Initially, India was a signatory of 85 BITs out of which 76 were ratified.[19] However, since March 2017, India terminated 69 BITs to renegotiate the existing BITs in accordance with India’s Model BIT of 2015.[20] Up-to-date, only 12 BITs are in force concerning India i.e. with Bahrain, Bangladesh, Bulgaria, Czech Republic, Latvia, Libya, Lithuania, Romania, Senegal, Serbia, Sudan, and Syria.[21]
Taking into consideration India’s experience with investor-State arbitration in White Industries case[22] and Cairn case[23] did not leave a good taste in the Indian legal regime wherein Cairn’s arbitration award is highly likely to be challenged by India in various international courts,[24] establishment of an investor-State mediation framework becomes imperative.
Thus, from all the aforementioned arguments, we must understand why investor-State mediation is a viable alternative to investor-State arbitration. In investor-State mediation, we observe that the outcome of the process and the control is in the hands of the parties wherein the needs of both the parties are accommodated in a holistic manner. However, in complex processes like litigation and arbitration, the control and outcome of the adjudication process is in the hands of a Judge or an arbitrator. The latter takes away the flexibility in accommodating the interests of both the parties in a holistic manner by also failing to consider the fact that the relationship between the parties should be built in a sustainable manner wherein the culture and traditions of the parties are taken care of. Investor-State mediation offers the best chance at reconciliation and building such a relationship between both the parties as all the necessary cultures and traditions of the host State’s community can be taken into consideration whereas all the profit-making motives of the foreign investor can be addressed mutually.

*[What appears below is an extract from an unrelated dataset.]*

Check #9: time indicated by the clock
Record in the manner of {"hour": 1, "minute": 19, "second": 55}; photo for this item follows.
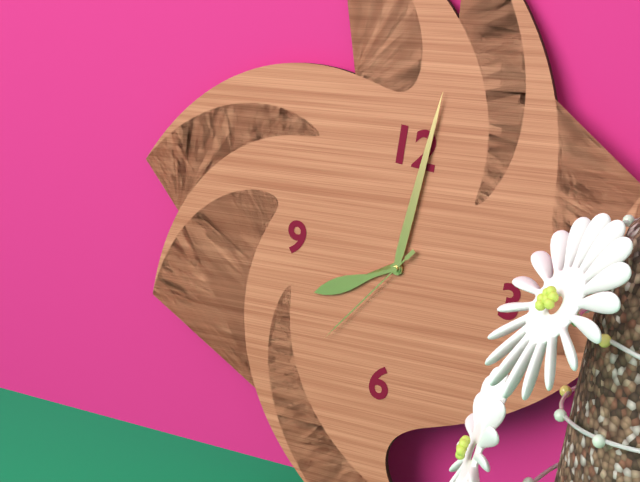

On the same note, we must address the drawbacks of investor-State mediation. The major challenge faced by it is to gain the foreign investor’s confidence. The best way to gain their confidence is by ensuring foreign recognition and enforceability of mediated settlements. However, the same is extremely perplexed because of the fact that there is no proper international regulatory framework for the admissibility and enforceability of foreign mediated settlements.
The best option available with the parties is to convert the mediated settlements into arbitral awards wherein such arbitral award will be based on the terms and conditions of the mediated settlement as previously agreed by both the parties.
However, when we speak of enforceability of arbitral awards, another issue which pops up is that there is no record or document which shows that an International Centre for Settlement of Investment Disputes (hereinafter “ICSID”) award has been enforced by a host State.[25] Further, according to the ICSID Convention, a State may resort to the invocation of sovereign immunity to block the execution of arbitral awards.
Therefore, this essentially points us in the direction that the converted arbitral awards (converted from mediated settlements) must be in the right direction i.e. in the best interests of both the parties wherein they are satisfied with the respective terms and conditions reached and are consciously willing to enforce the same in the form of an arbitral award alongside building a long-lasting, sustainable relationship. Mediation is slowly taking over the world of dispute resolution and it is not an unknown method to international organisations where even the World Trade Organisation (WTO) has a voluntary mediation procedure. Hence, it would only be right to nudge States towards investor-State mediation for high value disputes involving tax and energy regimes.
† Iram Majid, Director of Indian Institute of Arbitration and Mediation (ILAM) and Executive Director of Asia Pacific Centre for Arbitration and Mediation.
[1]Vodafone International Holdings BV v. India (I), PCA Case No. 2016-35.
[2]Kshama A. Loya, Moazzam Khan and Vyapak Desai, Cairn v. India – Investment Treaty Arbitration Foreign Investors Continue to Find Relief from Sovereign Retrospective Taxation Powers of States under International Law, Nishith Desai Associates, <HERE>.
[3]Gireesh Chandra Prasad, Centre to Challenge all Cairn Cases in International Courts, LiveMint, <HERE>.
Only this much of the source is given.